▶ **Activity A**:
Answer these questions using the abstract below, and mark each answer with the same numeral as its question.
(i) In which Bayesian program is the multispecies-coalescent-with-migration model implemented?
(ii) Genomic data from which mosquitoes are analyzed?
(iii) Which two MeSH terms carry an asterisk?
▶ **Activity B**: Duplicate part of the abstract below, beginning at the words "Efficient Bayesian inference" and stopping after the words "2023 Oct 23.".

▶ **Passage shown**:

**********

Efficient Bayesian inference under the multispecies coalescent with migration

Proc Natl Acad Sci U S A. 2023 Oct 31;120(44):e2310708120. doi: 10.1073/pnas.2310708120. Epub 2023 Oct 23.

Abstract

Analyses of genome sequence data have revealed pervasive interspecific gene flow and enriched our understanding of the role of gene flow in speciation and adaptation. Inference of gene flow using genomic data requires powerful statistical methods. Yet current likelihood-based methods involve heavy computation and are feasible for small datasets only. Here, we implement the multispecies-coalescent-with-migration model in the Bayesian program bpp, which can be used to test for gene flow and estimate migration rates, as well as species divergence times and population sizes. We develop Markov chain Monte Carlo algorithms for efficient sampling from the posterior, enabling the analysis of genome-scale datasets with thousands of loci. Implementation of both introgression and migration models in the same program allows us to test whether gene flow occurred continuously over time or in pulses. Analyses of genomic data from Anopheles mosquitoes demonstrate rich information in typical genomic datasets about the mode and rate of gene flow.

Keywords: BPP; gene flow; genomics; migration; multispecies coalescent.

MeSH terms

  • Algorithms*
  • Animals
  • Bayes Theorem
  • Computer Simulation
  • Gene Flow*
  • Likelihood Functions
  • Models, Genetic
  • Phylogeny

**********

▶ **Dataset records**:
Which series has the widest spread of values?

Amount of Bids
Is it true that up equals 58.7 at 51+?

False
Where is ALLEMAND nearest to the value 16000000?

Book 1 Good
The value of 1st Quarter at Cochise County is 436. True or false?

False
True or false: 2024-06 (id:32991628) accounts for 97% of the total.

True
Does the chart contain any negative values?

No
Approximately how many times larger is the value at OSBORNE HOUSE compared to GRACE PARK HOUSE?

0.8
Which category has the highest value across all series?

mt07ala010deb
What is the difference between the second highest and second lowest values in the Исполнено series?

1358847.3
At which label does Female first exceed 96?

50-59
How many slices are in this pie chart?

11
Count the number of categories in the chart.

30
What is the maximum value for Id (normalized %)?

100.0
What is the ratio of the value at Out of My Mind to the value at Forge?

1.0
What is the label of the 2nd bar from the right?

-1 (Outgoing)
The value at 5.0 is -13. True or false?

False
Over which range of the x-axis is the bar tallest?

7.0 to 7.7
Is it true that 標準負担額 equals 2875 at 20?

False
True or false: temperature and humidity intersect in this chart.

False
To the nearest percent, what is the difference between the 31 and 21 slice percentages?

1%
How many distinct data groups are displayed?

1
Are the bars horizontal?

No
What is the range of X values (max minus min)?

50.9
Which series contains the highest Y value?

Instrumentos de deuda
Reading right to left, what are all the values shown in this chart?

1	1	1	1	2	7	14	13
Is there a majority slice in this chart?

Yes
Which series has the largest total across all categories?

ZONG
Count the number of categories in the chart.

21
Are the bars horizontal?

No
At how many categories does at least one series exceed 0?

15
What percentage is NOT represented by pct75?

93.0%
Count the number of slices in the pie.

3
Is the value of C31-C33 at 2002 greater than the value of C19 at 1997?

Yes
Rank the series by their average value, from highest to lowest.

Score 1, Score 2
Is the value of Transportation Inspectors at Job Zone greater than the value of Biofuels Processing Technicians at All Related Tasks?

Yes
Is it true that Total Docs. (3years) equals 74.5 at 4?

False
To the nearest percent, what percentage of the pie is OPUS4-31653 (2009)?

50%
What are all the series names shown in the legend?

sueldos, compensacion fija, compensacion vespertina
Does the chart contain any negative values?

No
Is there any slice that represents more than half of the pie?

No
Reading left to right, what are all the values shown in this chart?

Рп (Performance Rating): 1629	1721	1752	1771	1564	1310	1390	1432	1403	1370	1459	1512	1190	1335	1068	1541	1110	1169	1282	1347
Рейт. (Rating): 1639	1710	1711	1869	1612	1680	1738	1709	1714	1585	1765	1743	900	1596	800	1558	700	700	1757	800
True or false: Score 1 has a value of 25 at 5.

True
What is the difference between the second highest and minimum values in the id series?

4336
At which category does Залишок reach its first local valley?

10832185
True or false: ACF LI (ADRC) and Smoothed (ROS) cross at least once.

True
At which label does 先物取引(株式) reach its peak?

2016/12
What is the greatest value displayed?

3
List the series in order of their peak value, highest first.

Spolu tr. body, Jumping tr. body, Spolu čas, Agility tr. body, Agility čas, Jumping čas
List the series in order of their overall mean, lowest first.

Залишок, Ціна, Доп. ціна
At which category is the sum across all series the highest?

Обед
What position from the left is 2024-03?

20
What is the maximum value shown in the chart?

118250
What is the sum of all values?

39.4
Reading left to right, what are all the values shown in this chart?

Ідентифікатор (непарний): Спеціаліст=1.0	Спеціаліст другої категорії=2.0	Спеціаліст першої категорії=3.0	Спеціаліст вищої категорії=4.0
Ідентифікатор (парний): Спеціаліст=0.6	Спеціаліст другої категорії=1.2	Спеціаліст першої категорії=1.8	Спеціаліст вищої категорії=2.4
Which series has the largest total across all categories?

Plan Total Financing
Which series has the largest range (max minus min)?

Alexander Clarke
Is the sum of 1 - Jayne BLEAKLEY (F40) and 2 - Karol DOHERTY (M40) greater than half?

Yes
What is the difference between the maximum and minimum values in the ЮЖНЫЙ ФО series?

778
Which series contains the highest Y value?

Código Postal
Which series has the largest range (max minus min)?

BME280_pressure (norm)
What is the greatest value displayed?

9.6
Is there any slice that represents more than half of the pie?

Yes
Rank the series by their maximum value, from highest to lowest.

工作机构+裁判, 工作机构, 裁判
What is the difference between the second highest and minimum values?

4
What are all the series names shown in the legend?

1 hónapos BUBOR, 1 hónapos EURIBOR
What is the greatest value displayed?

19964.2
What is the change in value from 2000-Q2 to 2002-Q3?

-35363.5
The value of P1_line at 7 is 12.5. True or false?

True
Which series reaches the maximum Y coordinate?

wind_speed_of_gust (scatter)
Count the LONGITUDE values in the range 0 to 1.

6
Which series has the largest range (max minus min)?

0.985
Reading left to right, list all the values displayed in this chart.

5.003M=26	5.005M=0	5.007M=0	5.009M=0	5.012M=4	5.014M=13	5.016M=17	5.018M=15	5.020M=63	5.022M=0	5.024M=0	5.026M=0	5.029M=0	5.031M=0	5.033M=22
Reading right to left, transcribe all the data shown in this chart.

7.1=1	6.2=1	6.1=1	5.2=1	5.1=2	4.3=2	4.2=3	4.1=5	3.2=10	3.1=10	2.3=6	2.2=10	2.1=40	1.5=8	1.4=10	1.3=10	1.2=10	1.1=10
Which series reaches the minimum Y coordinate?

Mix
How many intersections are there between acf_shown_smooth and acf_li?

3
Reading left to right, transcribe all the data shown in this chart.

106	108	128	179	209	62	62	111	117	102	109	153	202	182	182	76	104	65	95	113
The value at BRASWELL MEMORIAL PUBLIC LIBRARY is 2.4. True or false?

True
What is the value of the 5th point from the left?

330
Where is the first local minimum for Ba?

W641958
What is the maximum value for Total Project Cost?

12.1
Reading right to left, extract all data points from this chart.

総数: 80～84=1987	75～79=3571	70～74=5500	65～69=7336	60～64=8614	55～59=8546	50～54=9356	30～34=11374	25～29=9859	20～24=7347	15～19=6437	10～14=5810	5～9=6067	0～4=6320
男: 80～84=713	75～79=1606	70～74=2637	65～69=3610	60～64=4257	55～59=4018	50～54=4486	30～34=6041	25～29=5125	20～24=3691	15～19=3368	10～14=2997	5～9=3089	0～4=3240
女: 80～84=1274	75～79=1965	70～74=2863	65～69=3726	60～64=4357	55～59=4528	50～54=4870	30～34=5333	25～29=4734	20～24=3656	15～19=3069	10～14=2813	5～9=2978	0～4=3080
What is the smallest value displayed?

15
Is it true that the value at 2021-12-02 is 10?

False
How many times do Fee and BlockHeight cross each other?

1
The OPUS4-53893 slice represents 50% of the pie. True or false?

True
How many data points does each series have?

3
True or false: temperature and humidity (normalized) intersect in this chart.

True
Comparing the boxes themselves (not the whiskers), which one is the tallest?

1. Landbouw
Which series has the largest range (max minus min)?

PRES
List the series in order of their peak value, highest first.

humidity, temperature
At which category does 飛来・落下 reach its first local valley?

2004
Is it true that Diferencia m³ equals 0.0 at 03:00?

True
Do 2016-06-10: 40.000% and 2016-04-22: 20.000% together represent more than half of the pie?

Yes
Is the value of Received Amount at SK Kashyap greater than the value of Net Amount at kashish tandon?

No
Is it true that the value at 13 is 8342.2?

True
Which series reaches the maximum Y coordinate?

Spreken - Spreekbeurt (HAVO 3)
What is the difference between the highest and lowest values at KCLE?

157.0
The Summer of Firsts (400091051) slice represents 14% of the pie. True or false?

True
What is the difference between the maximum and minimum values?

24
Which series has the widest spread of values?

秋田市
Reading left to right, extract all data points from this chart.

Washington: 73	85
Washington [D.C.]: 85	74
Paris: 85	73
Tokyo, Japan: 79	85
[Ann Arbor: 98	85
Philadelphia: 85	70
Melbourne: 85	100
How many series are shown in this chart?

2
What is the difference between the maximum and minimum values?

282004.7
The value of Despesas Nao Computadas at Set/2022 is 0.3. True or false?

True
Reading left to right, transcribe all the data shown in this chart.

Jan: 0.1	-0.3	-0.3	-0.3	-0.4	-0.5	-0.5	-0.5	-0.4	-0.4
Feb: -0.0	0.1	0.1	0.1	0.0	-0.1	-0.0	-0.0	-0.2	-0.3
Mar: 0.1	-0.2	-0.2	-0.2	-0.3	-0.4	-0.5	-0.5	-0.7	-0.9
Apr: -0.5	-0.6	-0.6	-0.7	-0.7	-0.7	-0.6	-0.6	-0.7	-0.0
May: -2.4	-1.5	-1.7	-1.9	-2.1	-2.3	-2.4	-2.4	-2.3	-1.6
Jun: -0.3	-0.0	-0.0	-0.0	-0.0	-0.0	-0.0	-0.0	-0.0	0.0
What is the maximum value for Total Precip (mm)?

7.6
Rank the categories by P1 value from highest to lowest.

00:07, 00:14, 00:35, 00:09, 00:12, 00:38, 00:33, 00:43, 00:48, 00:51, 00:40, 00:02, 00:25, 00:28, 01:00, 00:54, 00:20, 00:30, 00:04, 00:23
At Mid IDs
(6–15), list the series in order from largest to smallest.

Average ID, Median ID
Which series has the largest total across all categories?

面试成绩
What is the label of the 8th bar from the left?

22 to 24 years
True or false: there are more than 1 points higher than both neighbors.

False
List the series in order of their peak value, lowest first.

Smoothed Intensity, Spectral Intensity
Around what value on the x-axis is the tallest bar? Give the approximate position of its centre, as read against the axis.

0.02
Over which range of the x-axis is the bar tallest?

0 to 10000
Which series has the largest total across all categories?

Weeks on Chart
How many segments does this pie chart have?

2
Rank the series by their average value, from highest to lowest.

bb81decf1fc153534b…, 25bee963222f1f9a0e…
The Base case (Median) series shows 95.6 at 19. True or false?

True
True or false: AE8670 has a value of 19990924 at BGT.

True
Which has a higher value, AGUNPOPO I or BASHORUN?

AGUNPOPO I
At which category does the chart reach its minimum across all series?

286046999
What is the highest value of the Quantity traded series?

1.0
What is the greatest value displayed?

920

**********

▶ **Response area A**:
(i) bpp
(ii) Anopheles mosquitoes
(iii) Algorithms and Gene Flow

▶ **Response area B**:
Efficient Bayesian inference under the multispecies coalescent with migration

Proc Natl Acad Sci U S A. 2023 Oct 31;120(44):e2310708120. doi: 10.1073/pnas.2310708120. Epub 2023 Oct 23.